The correlation between command and action are most easily grasped by younger dogs. If a partnership is asserted early on, it will likely be followed well into adulthood. This is why establishing the dynamic is preferable as soon as your puppy can grasp these ideas.
By creating a learned knowledge of rewards for good behavior, and admonitions for bad, you give your pup a path to success. They want to be praised. So they will do things they are praised for.
When you commend your puppy’s behavior, use a higher pitched voice that lets them know “this is a good thing”. A lower register mimics a growl, while a higher register mimics praising.
This is called “voice control”. In many behavioral classes it is deemed the most important channel of communication for you and your puppy to master together.
When training your puppy, they will respond most to the tone of your voice, as well as the pitch. Telling a dog “no” in the same tone as you’d normally speak will have little to no effect on the way they are behaving. But saying “NO” in a firm, sharp voice, will draw a reaction. Varying your voice in pitch alerts the dog to a change in your emotional state. If you keep your normal speaking voice, this tells them that everything is fine because there are no warning signs. So when you attempt to pull your 100% cashmere scarf from the clutches of their tiny puppy teeth, a game of tug-of-war ensues, rather than them dropping the scarf. But if given a harsh, sharp, bark-like command sound, your puppy will know that you don’t like what they are doing, and will likely stop. It doesn’t matter if you say “No!”, or “Ah-Ah!”, or straight gibberish. If it is in a tone similar to that of an alerting sound, your dog will understand.
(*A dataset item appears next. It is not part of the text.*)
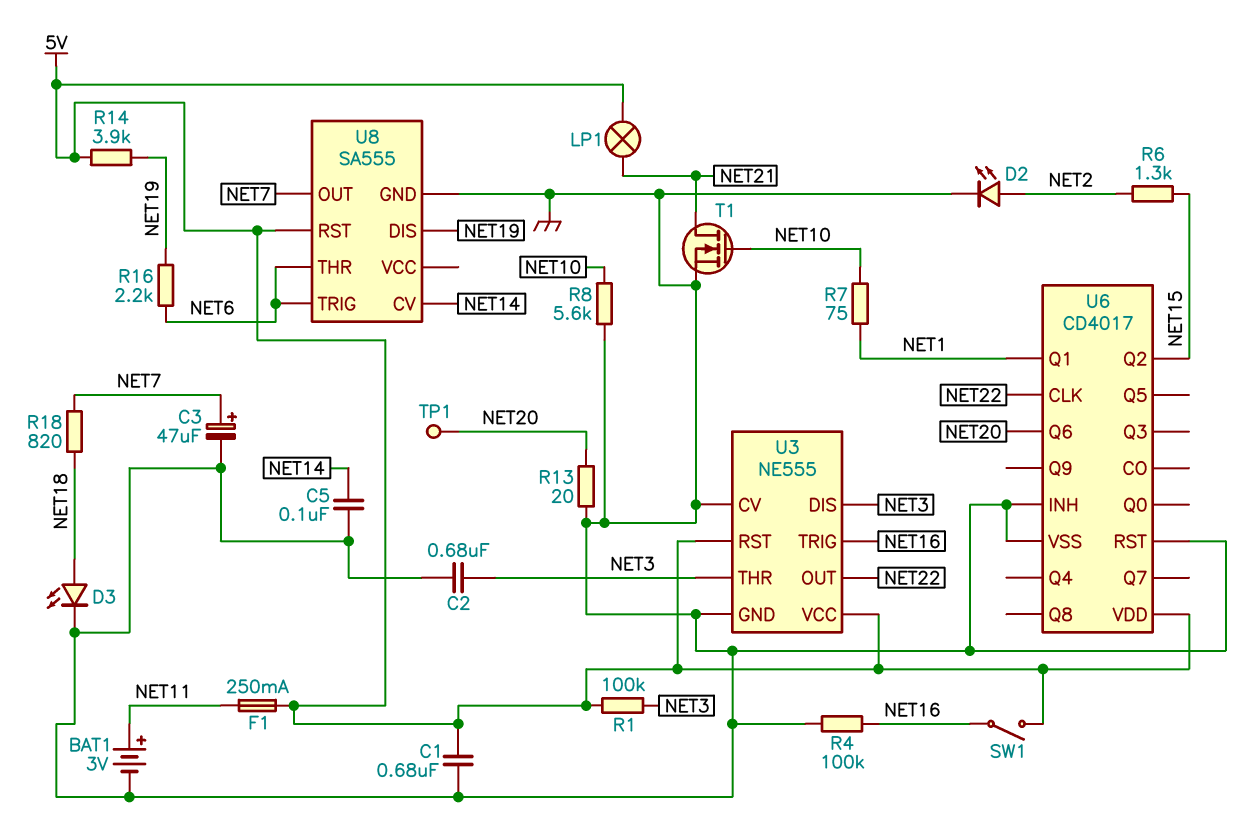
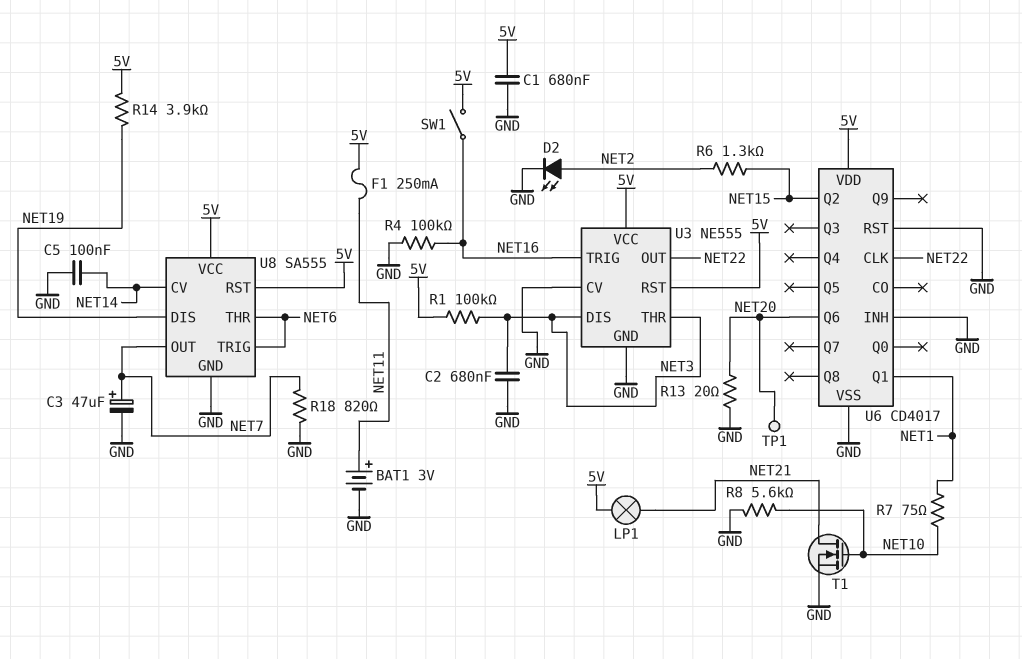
D3: LED (A NET18, K GND) -> none
R16: 2.2k (NET6, NET19) -> none
R18: 820 (NET7, NET18) -> 820 (GND, NET7)
U8 pin VCC: none -> 5V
Associating your dog’s name and then a command will also serve a good purpose. “Sadie, come!” works by first getting your dog’s attention by saying her name, and then giving a command. She is able to pick your voice out of all the other sounds and distractions she hears, knows she is being spoken to, and is given a command she must follow. When the command is performed, then she is given a reward.
Give your command once. Allowing your dog to hear a command multiple times informs them that they do not have to listen. It reinforces that they can let you shout for them as long as you want, and that they will follow the command when they see fit. Giving a command only once establishes a sense of urgency.
While this way of training may seem abrasive to some, it is often lifesaving. Training keeps dogs safe. You want to be able to tell your dog “No”, “leave it”, and “sit”, not only for their safety, but also the safety of others. By establishing an easy to follow format and being consistent with your training early on, your dog will be on the path to success.